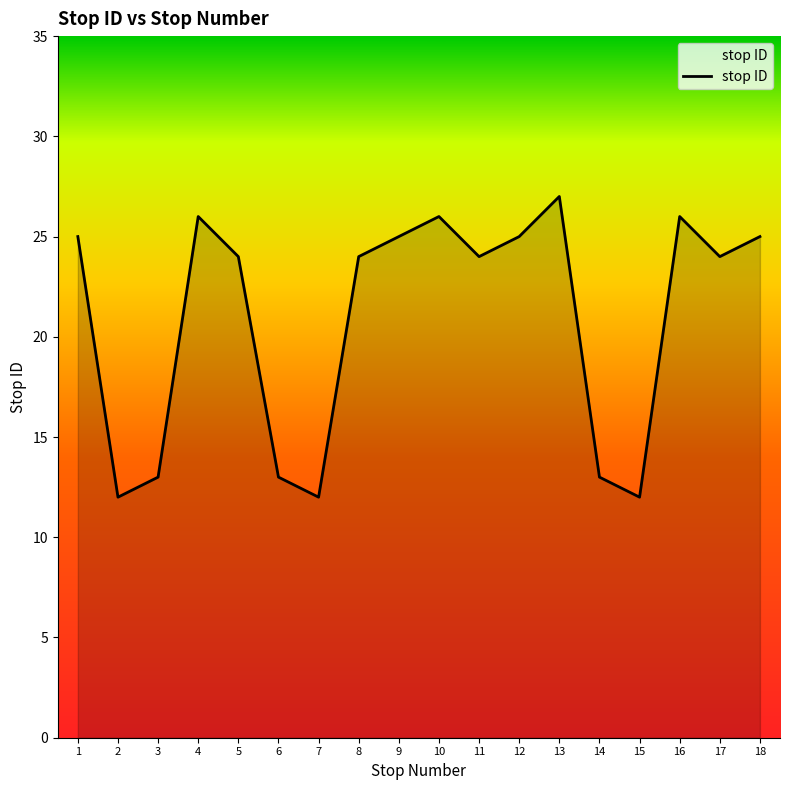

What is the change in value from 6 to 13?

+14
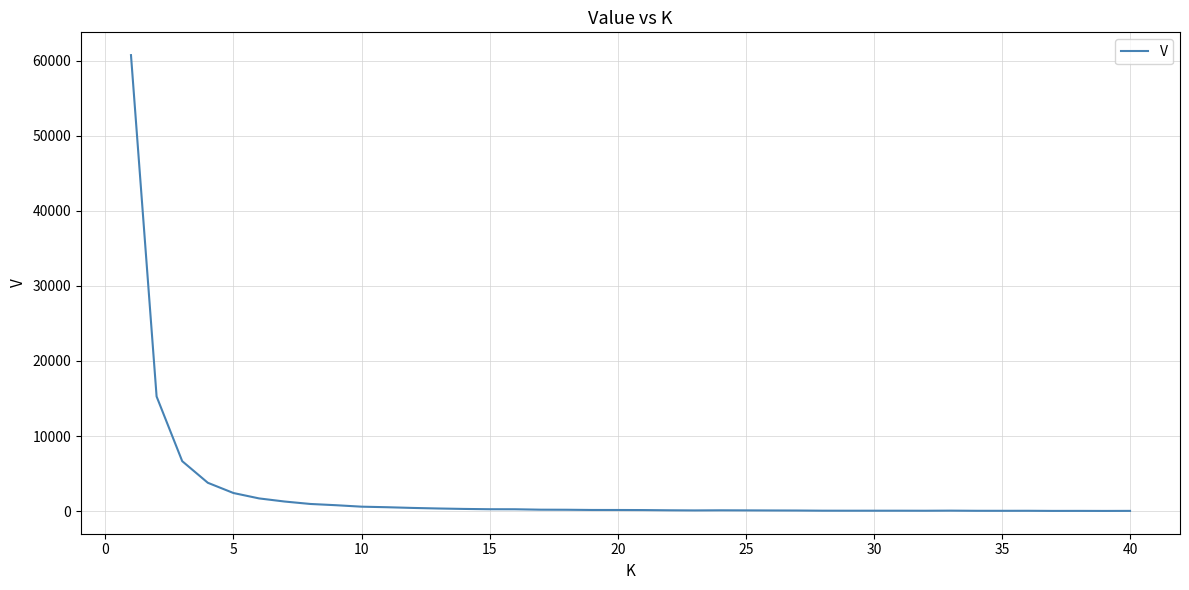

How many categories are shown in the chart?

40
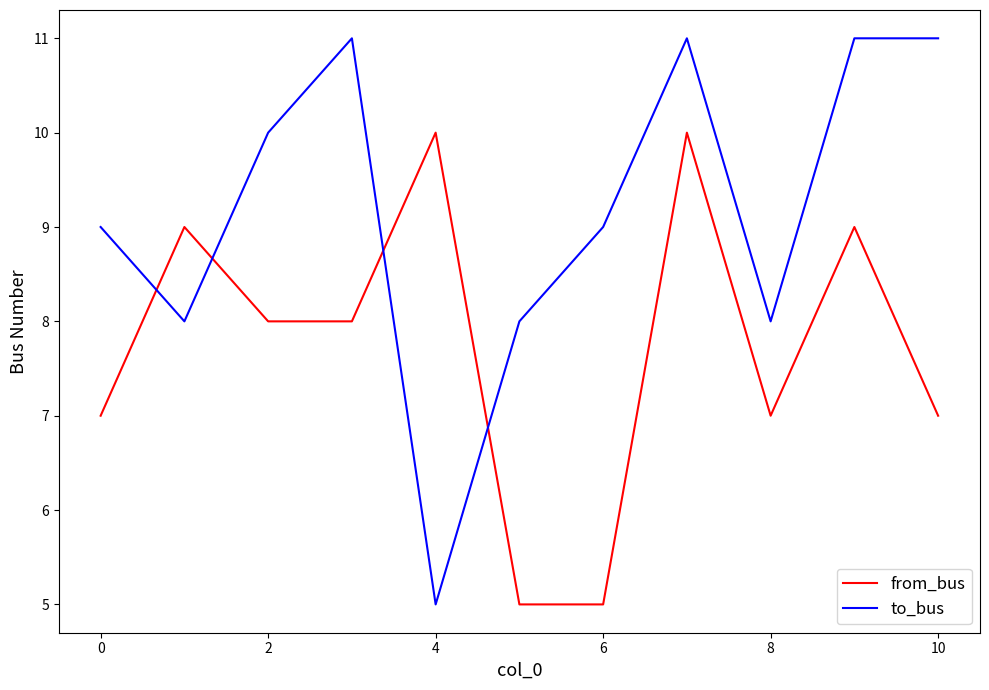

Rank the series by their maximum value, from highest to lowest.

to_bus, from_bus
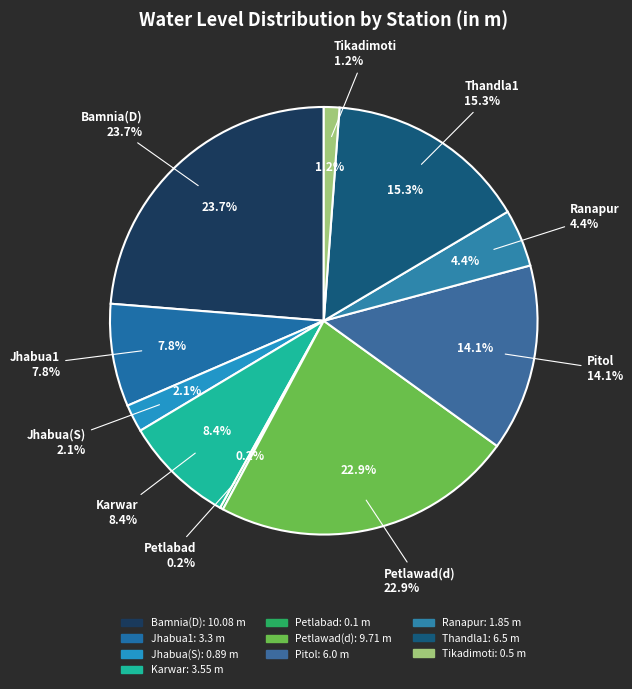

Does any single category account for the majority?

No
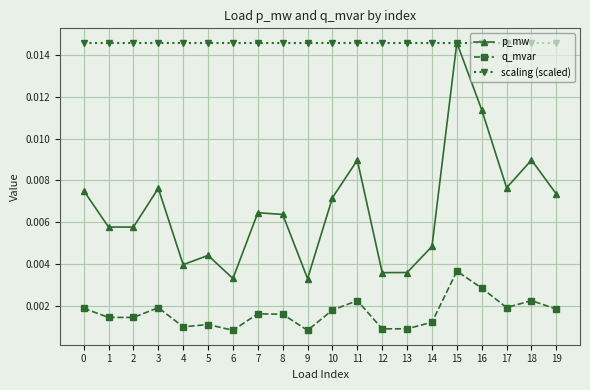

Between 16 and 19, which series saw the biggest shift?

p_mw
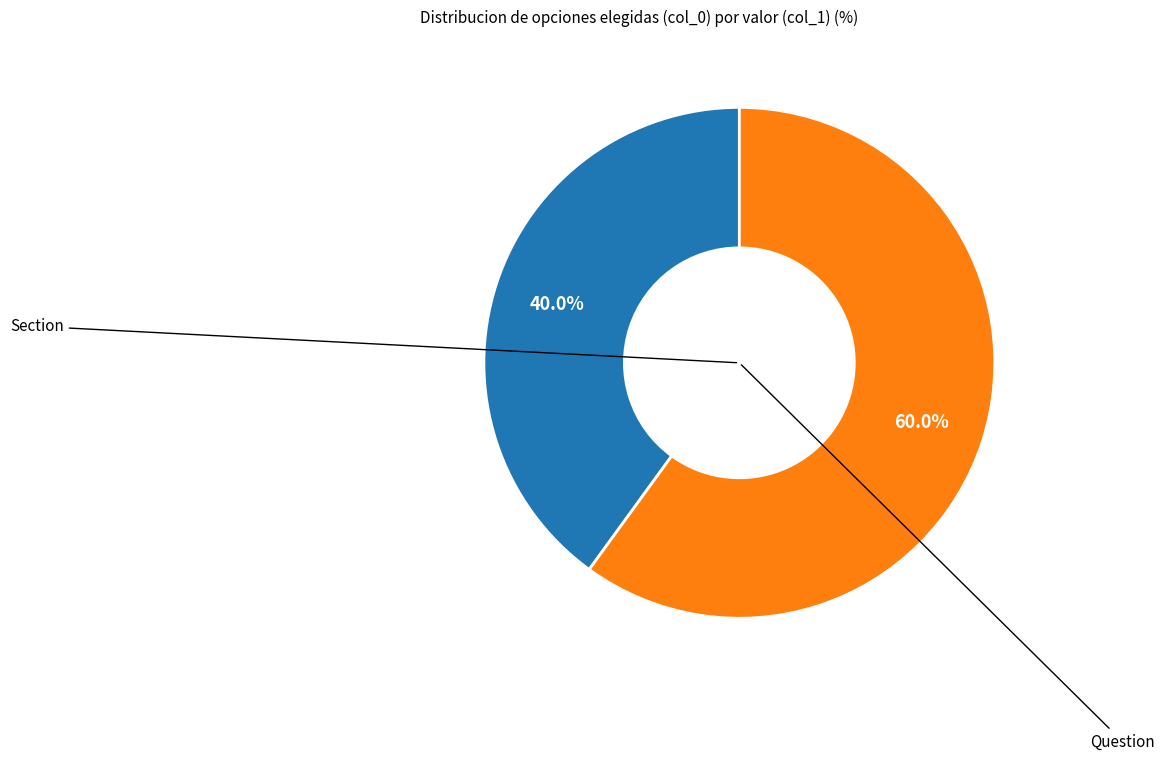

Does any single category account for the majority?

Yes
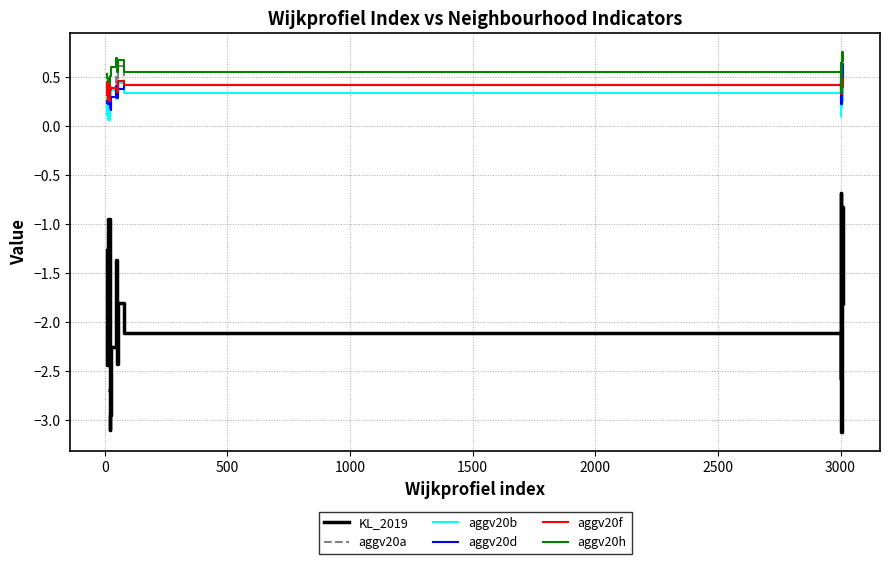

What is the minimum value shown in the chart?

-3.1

- [TASK PROMPT] Convert the lines of the records above into a Markdown table with two columns, Row and Line, numbering each row and skipping blank lines. Leave the pictures out of the table.

- [EXERCISE OUTPUT]
| Row | Line |
|---|---|
| 1 | What is the change in value from 6 to 13? |
| 2 | +14 |
| 3 | How many categories are shown in the chart? |
| 4 | 40 |
| 5 | Rank the series by their maximum value, from highest to lowest. |
| 6 | to_bus, from_bus |
| 7 | Does any single category account for the majority? |
| 8 | No |
| 9 | Between 16 and 19, which series saw the biggest shift? |
| 10 | p_mw |
| 11 | Does any single category account for the majority? |
| 12 | Yes |
| 13 | What is the minimum value shown in the chart? |
| 14 | -3.1 |